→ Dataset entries

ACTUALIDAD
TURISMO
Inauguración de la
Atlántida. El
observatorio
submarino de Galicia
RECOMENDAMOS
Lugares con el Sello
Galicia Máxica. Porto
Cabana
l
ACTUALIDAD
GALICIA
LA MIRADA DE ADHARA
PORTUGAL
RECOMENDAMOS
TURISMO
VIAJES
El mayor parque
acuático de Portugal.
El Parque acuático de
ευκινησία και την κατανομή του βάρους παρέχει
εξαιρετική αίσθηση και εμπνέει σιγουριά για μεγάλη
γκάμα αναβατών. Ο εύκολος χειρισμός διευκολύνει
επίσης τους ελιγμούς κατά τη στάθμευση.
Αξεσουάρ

---

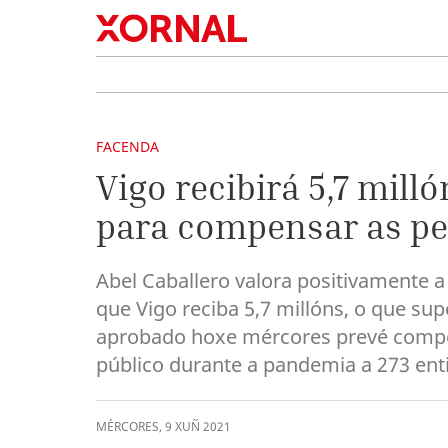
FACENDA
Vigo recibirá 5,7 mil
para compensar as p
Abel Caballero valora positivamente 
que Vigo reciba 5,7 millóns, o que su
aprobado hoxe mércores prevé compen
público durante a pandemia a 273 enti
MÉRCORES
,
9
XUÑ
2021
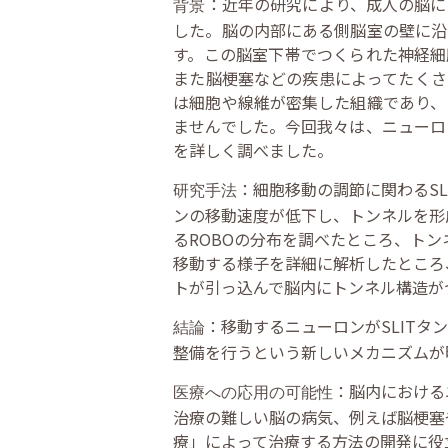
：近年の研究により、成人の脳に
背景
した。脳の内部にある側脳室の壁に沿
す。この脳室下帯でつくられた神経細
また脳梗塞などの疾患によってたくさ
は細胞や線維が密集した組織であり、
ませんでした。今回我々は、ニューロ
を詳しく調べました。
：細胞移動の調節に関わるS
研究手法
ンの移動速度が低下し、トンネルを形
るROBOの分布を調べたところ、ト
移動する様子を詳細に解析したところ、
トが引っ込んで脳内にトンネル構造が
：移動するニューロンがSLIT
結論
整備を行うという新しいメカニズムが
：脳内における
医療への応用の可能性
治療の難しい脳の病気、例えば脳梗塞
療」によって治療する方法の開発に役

→ WHAT TO PRODUCE
Wherever a line in the entries above holds "acuático", copy that line.

→ COMPLETED EXERCISE
acuático de Portugal.
El Parque acuático de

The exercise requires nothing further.